* [MATERIAL SUPPLIED]:
-------

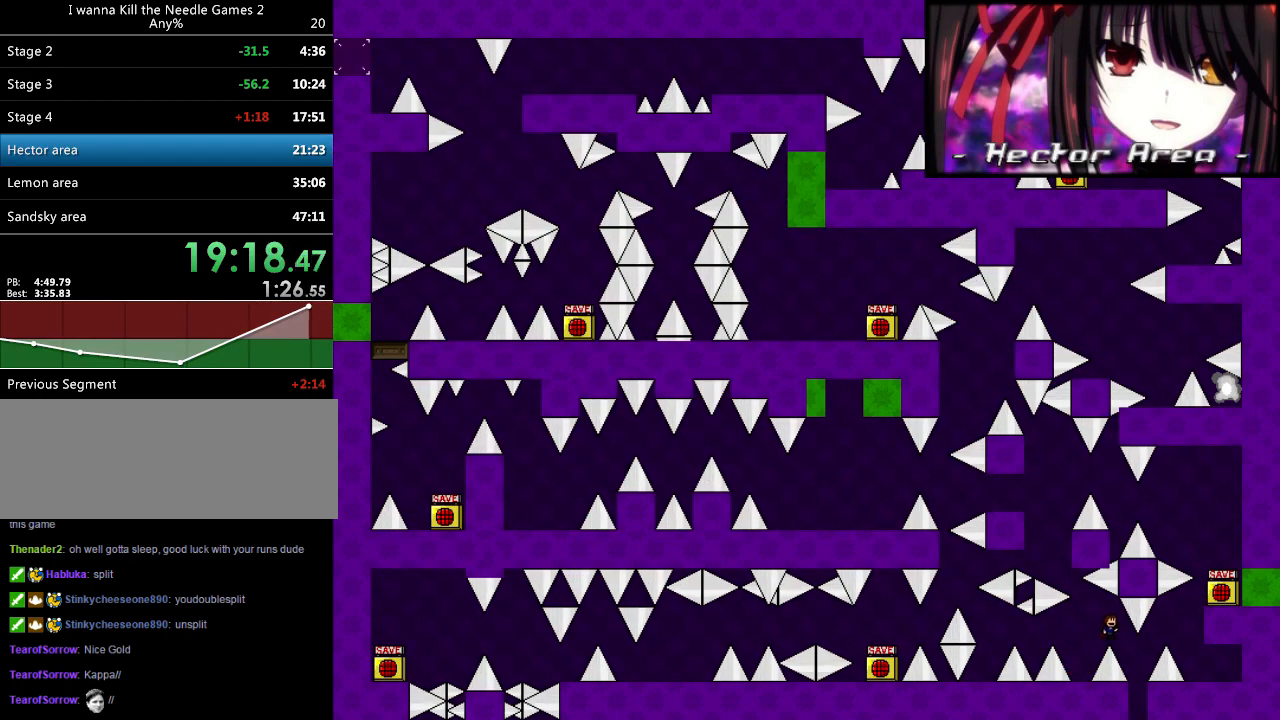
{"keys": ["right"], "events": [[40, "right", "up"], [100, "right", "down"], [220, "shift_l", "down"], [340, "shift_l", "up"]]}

-------

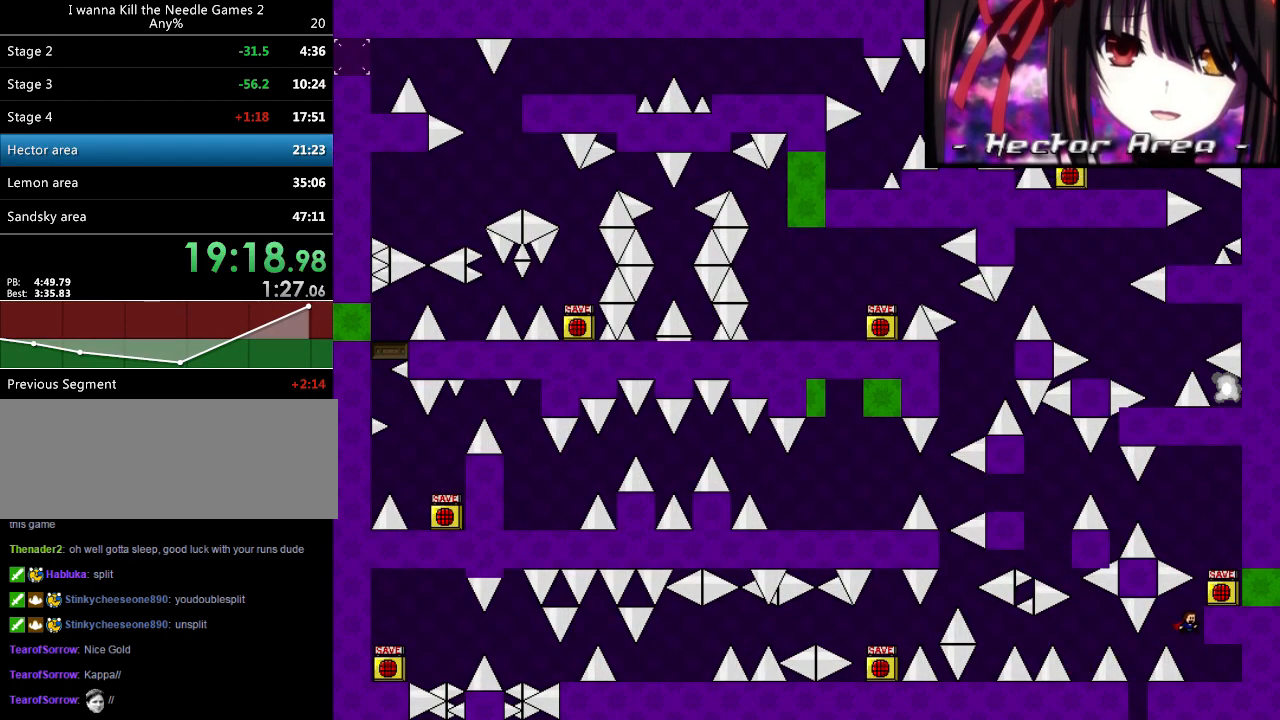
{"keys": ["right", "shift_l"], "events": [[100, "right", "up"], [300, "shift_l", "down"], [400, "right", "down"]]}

-------

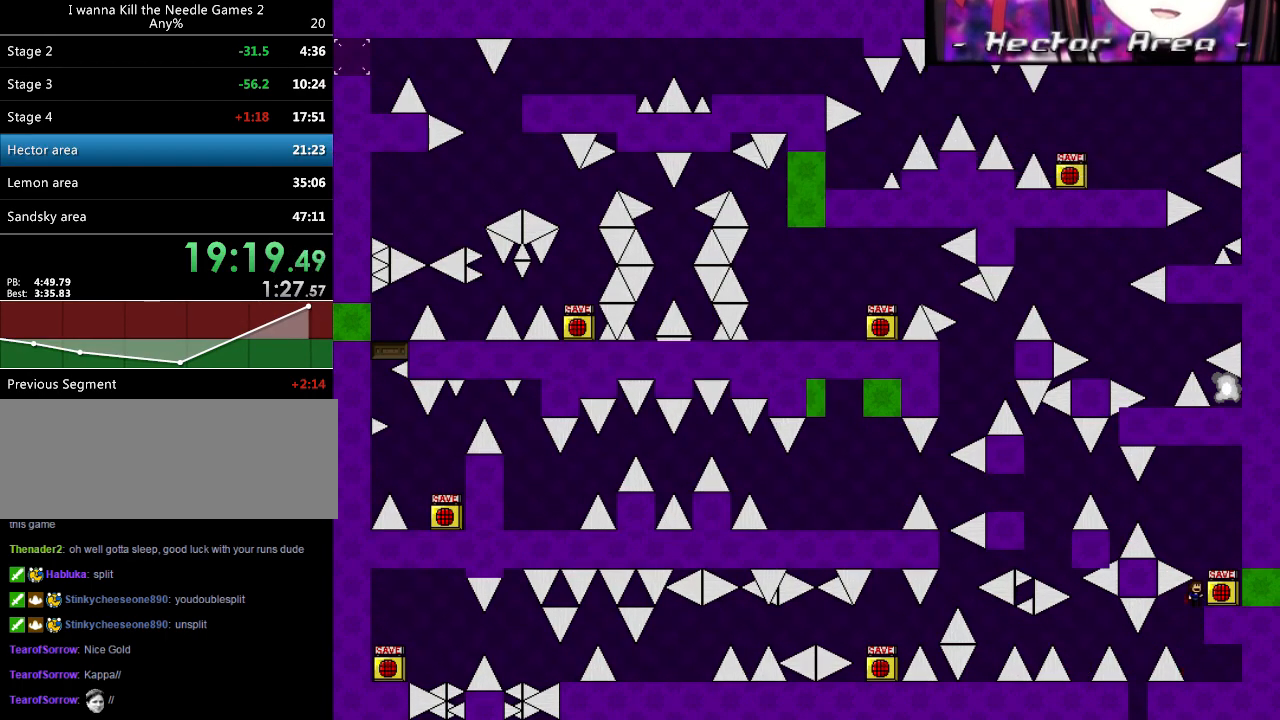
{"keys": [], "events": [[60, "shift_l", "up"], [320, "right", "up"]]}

-------

* [TASK ITEM]: For every line above that holds the word "down", report the whole line.

* [EXERCISE RESPONSE]:
{"keys": ["right"], "events": [[40, "right", "up"], [100, "right", "down"], [220, "shift_l", "down"], [340, "shift_l", "up"]]}
{"keys": ["right", "shift_l"], "events": [[100, "right", "up"], [300, "shift_l", "down"], [400, "right", "down"]]}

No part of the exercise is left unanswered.